Analysis via RT-qPCR and western blotting confirmed that both were induced by BCR-ABL1 and that their expression is augmented by growth factor IL-3. YFP plus expressing cells were sorted via FACS for further in vitro and in vivo assays. The results demonstrated that deletion of c-Fos and Dusp1 alone inhibited CFU numbers.

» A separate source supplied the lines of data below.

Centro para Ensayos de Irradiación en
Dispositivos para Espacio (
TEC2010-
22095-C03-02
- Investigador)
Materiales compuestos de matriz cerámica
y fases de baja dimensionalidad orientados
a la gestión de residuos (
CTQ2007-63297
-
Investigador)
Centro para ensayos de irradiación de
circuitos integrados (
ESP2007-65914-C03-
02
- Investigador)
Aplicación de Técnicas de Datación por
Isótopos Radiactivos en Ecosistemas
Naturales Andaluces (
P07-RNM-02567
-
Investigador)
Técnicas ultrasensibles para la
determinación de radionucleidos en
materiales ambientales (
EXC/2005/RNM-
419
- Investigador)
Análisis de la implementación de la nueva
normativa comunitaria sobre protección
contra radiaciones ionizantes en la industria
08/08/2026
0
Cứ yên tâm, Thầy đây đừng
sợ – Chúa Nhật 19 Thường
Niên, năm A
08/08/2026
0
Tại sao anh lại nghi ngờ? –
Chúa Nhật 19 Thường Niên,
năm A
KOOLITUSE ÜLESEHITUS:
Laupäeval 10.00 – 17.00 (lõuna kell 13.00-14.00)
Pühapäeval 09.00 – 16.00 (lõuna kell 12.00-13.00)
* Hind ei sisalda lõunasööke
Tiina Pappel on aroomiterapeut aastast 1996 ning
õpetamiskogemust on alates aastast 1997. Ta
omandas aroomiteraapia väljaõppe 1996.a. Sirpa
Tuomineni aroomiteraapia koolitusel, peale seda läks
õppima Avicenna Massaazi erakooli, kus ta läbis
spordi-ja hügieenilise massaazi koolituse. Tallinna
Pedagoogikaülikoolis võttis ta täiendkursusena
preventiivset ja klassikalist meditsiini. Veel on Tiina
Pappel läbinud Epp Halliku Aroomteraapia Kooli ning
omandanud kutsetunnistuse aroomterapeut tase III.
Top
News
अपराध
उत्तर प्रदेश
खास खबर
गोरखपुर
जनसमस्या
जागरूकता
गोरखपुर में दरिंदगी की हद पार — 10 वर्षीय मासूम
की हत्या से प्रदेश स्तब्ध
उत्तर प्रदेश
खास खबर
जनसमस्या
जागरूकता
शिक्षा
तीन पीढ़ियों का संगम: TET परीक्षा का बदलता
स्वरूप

Cells lacking both c-Fos and Dusp1 were significantly compromised in their ability to form colonies and Imatinib treatment wiped out all of the CFUs indicating that the loss of c-Fos and Dusp1 is synthetically lethal to BCR-ABL1 expression. After this development, this technique paved the way for researchers in the field of cancer to explore the genetic networks and genes driving oncogene dependence and how these genes affect their particular response in mouse models and human patients. Don't forget that working with retroviruses and patient samples can be extremely hazardous and safe laboratory practices should be observed while performing this procedure.